Alle elezioni politiche anticipate in Irlanda
Più di un terzo degli elettori diserta le urne
Sconfitto il Fine Gael del premier Varadkar che cercava di rafforzare la posizione del governo, superato dai liberali del Fianna Fail e dai nazionalisti di sinistra del Sinn Fein

 
Dalle elezione politiche anticipate per il rinnovo dei 160 seggi del Dáil Éireann, la camera bassa irlandese, dell'8 febbraio il premier Leo Varadkar si aspettava un rafforzamento del suo partito, il democristiano Fine Gael, e del suo governo monocolore di minoranza che si reggeva con l'astensione dell'altro partito di centro, il liberal-conservatore Fianna Fáil di Micheal Martin dal 14 giugno 2017. Ne è uscito sconfitto anzitutto da una crescita di oltre due punti, rispetto le politiche del 2016, della diserzione dalle urne esercitata dal 37,1% degli elettori. Un dato importante che conferma la diserzione alle urne, che alle recenti europee aveva superato il 50% degli aventi diritto, come primo partito irlandese a fronte anche di cambiamenti significativi negli equilibri tra i partiti borghesi a Dublino.

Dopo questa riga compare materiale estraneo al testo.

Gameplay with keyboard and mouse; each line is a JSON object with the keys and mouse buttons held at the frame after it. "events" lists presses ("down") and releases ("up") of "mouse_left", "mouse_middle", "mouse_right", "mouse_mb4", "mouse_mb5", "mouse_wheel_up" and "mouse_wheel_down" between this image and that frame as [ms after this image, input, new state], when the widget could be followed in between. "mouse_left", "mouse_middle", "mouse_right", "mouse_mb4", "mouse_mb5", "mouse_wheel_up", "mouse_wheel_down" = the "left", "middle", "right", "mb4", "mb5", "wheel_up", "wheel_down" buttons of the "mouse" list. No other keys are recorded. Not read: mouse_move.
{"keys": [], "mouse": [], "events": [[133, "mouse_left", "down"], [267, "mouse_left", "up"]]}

Cambiamenti che hanno spinto il Fianna Fáil a superare in numero di seggi il Fine Gael ma che hanno riguardato soprattutto la crescita irruente del Sinn Fein di Mary Lou McDonald, la presidente succeduta da due anni nella guida dell’ex organo politico dell’Irish Republican Army (Ira) alla direzione “storica”, durata dal 1983 al 2018, di Gerry Adams l'artefice da parte dei nazionalisti irlandesi dell'Accordo del Venerdì Santo del 10 Aprile 1998 che pose fine alla quasi trentennale guerra di liberazione nordirlandese. Il risultato del Sinn Fein già ha determinato che per la prima volta dal 1921, dall’indipendenza da Londra, non sono solo i due partiti di centrodestra a contendersi la guida del governo.

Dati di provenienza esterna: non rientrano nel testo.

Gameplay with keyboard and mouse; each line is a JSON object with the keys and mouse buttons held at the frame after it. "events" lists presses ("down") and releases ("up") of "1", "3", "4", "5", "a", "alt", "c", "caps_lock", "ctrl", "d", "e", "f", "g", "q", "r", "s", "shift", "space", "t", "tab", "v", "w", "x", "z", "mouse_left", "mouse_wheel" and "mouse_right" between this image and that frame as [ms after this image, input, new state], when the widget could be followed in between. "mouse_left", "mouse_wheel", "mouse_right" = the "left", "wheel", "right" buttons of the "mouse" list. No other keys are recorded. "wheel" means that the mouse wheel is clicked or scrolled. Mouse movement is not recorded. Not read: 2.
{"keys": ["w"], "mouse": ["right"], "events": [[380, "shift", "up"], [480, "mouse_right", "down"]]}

Nella spartizione del 62,9% dei voti validi il primo partito risulta lo Sinn Féin col 24,5% che quasi raddoppia la percentuale dei consensi rispetto alle precedenti elezioni politiche del 2016; seguono il Fianna Fáil col 22,2%, il Fine Gael col 20,9% e vari partiti minori, tra i quali spicca il rafforzamento degli ambientalisti del Green Party e l'ennesima caduta dei laburisti. Il Sinn Féin non si aspettava questo risultato tanto che non aveva presentato candidati in tutti i collegi elettorali e viene quindi superato in seggi dal Fianna Fáil, 38 contro 37, col Fine Gael a 35; seguono i Verdi con 12 seggi, laburisti e socialdemocratici con 6. Un risultato che ribaltava quello della legislatura appena conclusa dove il Fine Gael controllava 47 seggi, il Fianna Fáil 45 e il Sinn Féin 22.
Lo slogan di Mary Lou McDonald è stao “It’s time for change”. È ora di cambiare, rispetto alle due formazioni che governano alternativamente a Dublino da 100 anni. Intanto ha capitalizzato parte del malcontento popolare per le diseguaglianze cresciute nel paese, dall'aumento degli affitti, delle spese mediche e delle assicurazioni. Di quegli effetti negativi, dal taglio della spesa pubblica e dei salari all'aumento delle tasse, che i governi di Dublino hanno scaricato nel corso degli ultimi otto anni sulle spalle delle masse popolari per ripagare l'aiuto di 67 miliardi di euro da parte della Ue per evitare la bancarotta. Il governo Varadkar poteva spendere anche la promozione di avanzamenti sociali come le leggi approvate nei referendum su aborto, divorzio e matrimonio fra persone dello stesso sesso ma non gli sono bastate a evitare la sconfitta e probabilmente a rimanere il Taoiseach, il premier. Cui spetterà affrontare anche la patata bollente della questione del confine con le contee del Nord sotto controllo inglese che in seguito alla Brexit non sarebbero più solo formali come previsto dagli accordi di pace del 1998 ma potrebbero tornare ad essere, senza una intesa tra le parti, una linea di confine effettiva tra un paese Ue, l'Irlanda, e uno extra Ue, la Gran Bretagna. La leader del Sinn Féin, che in base a quegli accordi già governa a Belfast assieme agli unionisti filo-britannici del Dup, una soluzione l'ha trovata, ha dichiarato che entrerà in una coalizione di governo a Dublino a patto che entro il 2025 si tenga un referendum per la riunificazione dell’isola.